Igor Belanov – che portò via il Pallone d’Oro al possente Lineker e all’elegante Butragueno detto “l’Avvoltoio” – dimostra ancora una volta ciò che non mi stancherò mai di ripetere perché è una grande lezione di vita e pensiero per tutti: non è il calcio a essere la metafora della vita, come ripeteva un po’ banalmente Jean-Paul Sarte, ma è la vita a essere la metafora del calcio. Il gioco, in questo caso il gioco del pallone, ci offre per davvero un modello cognitivo per comprendere meglio la nostra condizione umana, che è destinata sempre a rifiutare la pretesa ridicola del tiranno di turno che, suscitando le risa degli dei, crede di essere il Padrone del gioco o il Signore della vita e della morte.

La partita di calcio – che fu utile anche a Wittgenstein per intuire i suoi “giochi linguistici” – può essere vista ora come uno scontro tra due eserciti o, meglio, come una lotta tra due amanti. In entrambi i casi, la partita di calcio è l’esatto opposto della logica dell’annientamento. Infatti, non solo l’avversario non è il nemico ma è soprattutto un sistema di riconoscimento, come avrebbe detto Hegel, perché i giocatori che lottano e si contendono la palla si oppongono l’un l’altro e sono insieme e contemporaneamente ora l’Uno e ora l’Altro, senza possibilità di sciogliere e dominare totalmente il gioco di cui fanno parte. Ciò che possono fare è solo controllare e abbandonare il pallone per giocare fino a quando potranno giocare, proprio come gli uomini possono e devono controllare e abbandonare la vita per vivere fino a quando potranno vivere.
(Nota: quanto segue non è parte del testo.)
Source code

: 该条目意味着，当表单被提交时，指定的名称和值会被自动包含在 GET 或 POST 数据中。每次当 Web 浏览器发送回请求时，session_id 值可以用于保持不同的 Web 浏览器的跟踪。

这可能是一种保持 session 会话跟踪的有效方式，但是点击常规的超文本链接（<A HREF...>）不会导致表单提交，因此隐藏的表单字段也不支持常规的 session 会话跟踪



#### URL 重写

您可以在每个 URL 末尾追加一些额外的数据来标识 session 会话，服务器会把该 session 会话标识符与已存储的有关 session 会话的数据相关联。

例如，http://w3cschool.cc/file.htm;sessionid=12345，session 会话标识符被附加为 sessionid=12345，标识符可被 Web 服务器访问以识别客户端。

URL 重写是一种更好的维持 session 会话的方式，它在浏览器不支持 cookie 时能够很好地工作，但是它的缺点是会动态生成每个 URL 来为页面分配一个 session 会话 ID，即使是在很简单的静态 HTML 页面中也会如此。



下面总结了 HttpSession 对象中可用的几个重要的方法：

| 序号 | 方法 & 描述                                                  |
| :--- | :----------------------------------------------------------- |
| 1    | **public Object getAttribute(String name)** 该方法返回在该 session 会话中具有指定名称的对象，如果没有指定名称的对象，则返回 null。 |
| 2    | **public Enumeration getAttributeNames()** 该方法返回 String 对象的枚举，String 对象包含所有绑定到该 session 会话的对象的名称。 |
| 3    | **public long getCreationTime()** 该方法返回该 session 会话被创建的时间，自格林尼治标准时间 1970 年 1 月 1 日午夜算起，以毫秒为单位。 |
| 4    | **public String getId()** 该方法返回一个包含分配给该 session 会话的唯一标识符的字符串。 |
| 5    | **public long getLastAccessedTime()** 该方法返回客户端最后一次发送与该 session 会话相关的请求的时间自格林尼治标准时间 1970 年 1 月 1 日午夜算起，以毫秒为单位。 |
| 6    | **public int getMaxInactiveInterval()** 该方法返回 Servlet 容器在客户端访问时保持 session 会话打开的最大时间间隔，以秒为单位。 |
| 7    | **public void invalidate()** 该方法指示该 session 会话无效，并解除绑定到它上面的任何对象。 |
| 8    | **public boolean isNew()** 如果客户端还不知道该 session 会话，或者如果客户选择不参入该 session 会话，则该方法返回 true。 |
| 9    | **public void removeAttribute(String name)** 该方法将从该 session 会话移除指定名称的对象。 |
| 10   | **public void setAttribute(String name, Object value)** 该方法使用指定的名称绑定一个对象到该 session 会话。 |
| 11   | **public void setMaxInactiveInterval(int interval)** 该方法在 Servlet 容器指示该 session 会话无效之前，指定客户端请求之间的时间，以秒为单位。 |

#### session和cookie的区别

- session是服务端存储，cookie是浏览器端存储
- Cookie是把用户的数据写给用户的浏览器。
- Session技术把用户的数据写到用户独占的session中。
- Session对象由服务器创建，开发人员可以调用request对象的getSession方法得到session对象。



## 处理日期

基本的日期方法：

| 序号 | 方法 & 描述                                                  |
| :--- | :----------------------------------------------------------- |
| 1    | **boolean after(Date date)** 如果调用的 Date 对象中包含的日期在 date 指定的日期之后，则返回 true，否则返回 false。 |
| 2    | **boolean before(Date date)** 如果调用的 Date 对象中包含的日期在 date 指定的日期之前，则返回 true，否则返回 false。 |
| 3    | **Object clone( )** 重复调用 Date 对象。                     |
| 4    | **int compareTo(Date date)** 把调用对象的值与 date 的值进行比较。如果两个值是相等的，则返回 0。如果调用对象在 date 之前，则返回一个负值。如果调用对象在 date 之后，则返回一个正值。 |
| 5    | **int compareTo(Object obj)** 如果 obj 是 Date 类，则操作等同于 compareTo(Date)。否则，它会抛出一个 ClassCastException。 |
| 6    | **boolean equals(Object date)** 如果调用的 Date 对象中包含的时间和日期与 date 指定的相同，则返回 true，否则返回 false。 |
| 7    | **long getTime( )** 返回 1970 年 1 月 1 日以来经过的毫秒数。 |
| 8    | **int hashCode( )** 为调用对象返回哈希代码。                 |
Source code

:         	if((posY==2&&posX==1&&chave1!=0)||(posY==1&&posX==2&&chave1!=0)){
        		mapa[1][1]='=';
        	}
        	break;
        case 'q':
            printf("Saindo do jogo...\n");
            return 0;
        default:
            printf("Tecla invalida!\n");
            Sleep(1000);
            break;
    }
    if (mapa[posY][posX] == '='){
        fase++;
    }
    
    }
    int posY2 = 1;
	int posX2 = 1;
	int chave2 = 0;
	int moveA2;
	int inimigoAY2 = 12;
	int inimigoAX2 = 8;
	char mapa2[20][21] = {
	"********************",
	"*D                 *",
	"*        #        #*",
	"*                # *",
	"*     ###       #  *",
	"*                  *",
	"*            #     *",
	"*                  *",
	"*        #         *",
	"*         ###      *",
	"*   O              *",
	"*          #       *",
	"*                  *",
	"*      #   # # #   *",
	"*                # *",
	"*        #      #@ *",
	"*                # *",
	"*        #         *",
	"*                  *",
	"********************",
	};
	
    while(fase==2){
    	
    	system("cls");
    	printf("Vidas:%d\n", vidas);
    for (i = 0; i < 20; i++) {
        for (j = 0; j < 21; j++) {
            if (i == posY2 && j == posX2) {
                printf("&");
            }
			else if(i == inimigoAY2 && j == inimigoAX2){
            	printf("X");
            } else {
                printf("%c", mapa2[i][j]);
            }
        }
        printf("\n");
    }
Chi, invece, si mette in testa la strana idea di controllare totalmente il pallone/vita rende impraticabile il campo da gioco e ottiene l’effetto contrario a quello desiderato: non diventa il Padrone del gioco ma cade fatalmente in fuorigioco. Igor Belanov, comunque vada a finire la guerra nata dall’invasione di campo di Putin, ha già vinto la sua splendida partita.